(Exercise description)
Copy out every entry precisely.

(Exercise data)
Start of Block
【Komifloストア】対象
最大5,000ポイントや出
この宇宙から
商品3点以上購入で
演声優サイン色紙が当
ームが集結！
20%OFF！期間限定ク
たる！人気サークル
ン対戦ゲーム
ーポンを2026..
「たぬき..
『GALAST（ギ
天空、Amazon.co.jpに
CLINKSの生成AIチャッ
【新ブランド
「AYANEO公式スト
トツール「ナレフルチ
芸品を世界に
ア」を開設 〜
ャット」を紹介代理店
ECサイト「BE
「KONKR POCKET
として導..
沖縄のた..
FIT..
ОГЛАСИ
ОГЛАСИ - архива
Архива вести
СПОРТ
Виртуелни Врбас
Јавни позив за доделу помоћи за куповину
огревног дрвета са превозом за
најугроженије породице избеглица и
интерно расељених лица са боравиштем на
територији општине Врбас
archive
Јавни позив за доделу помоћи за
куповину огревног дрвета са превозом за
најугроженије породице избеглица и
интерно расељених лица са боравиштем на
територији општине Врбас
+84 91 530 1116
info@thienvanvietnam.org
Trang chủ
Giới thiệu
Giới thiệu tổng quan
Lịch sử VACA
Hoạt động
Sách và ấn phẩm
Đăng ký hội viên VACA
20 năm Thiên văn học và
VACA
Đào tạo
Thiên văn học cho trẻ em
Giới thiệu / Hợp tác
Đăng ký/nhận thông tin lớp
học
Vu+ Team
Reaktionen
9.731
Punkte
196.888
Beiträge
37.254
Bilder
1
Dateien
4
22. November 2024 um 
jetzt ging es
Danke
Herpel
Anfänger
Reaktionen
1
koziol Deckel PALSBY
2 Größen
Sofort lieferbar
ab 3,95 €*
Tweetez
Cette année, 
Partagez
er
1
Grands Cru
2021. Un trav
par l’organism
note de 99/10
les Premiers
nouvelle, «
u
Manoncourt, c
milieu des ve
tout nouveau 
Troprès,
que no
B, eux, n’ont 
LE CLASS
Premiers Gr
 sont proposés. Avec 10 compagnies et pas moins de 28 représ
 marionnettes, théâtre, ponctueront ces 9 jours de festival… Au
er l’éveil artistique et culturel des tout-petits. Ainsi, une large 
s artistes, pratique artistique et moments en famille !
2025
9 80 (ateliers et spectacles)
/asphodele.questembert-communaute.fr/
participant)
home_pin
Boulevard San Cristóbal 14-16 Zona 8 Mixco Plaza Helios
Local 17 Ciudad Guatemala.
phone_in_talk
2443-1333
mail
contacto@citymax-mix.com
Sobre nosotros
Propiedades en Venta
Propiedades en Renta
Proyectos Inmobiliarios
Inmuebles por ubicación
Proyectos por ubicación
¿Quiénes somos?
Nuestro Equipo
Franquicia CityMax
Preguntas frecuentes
End of Block
(Solution for this problem)
【Komifloストア】対象
最大5,000ポイントや出
この宇宙から
商品3点以上購入で
演声優サイン色紙が当
ームが集結！
20%OFF！期間限定ク
たる！人気サークル
ン対戦ゲーム
ーポンを2026..
「たぬき..
『GALAST（ギ
天空、Amazon.co.jpに
CLINKSの生成AIチャッ
【新ブランド
「AYANEO公式スト
トツール「ナレフルチ
芸品を世界に
ア」を開設 〜
ャット」を紹介代理店
ECサイト「BE
「KONKR POCKET
として導..
沖縄のた..
FIT..
ОГЛАСИ
ОГЛАСИ - архива
Архива вести
СПОРТ
Виртуелни Врбас
Јавни позив за доделу помоћи за куповину
огревног дрвета са превозом за
најугроженије породице избеглица и
интерно расељених лица са боравиштем на
територији општине Врбас
archive
Јавни позив за доделу помоћи за
куповину огревног дрвета са превозом за
најугроженије породице избеглица и
интерно расељених лица са боравиштем на
територији општине Врбас
+84 91 530 1116
info@thienvanvietnam.org
Trang chủ
Giới thiệu
Giới thiệu tổng quan
Lịch sử VACA
Hoạt động
Sách và ấn phẩm
Đăng ký hội viên VACA
20 năm Thiên văn học và
VACA
Đào tạo
Thiên văn học cho trẻ em
Giới thiệu / Hợp tác
Đăng ký/nhận thông tin lớp
học
Vu+ Team
Reaktionen
9.731
Punkte
196.888
Beiträge
37.254
Bilder
1
Dateien
4
22. November 2024 um 
jetzt ging es
Danke
Herpel
Anfänger
Reaktionen
1
koziol Deckel PALSBY
2 Größen
Sofort lieferbar
ab 3,95 €*
Tweetez
Cette année, 
Partagez
er
1
Grands Cru
2021. Un trav
par l’organism
note de 99/10
les Premiers
nouvelle, «
u
Manoncourt, c
milieu des ve
tout nouveau 
Troprès,
que no
B, eux, n’ont 
LE CLASS
Premiers Gr
 sont proposés. Avec 10 compagnies et pas moins de 28 représ
 marionnettes, théâtre, ponctueront ces 9 jours de festival… Au
er l’éveil artistique et culturel des tout-petits. Ainsi, une large 
s artistes, pratique artistique et moments en famille !
2025
9 80 (ateliers et spectacles)
/asphodele.questembert-communaute.fr/
participant)
home_pin
Boulevard San Cristóbal 14-16 Zona 8 Mixco Plaza Helios
Local 17 Ciudad Guatemala.
phone_in_talk
2443-1333
mail
contacto@citymax-mix.com
Sobre nosotros
Propiedades en Venta
Propiedades en Renta
Proyectos Inmobiliarios
Inmuebles por ubicación
Proyectos por ubicación
¿Quiénes somos?
Nuestro Equipo
Franquicia CityMax
Preguntas frecuentes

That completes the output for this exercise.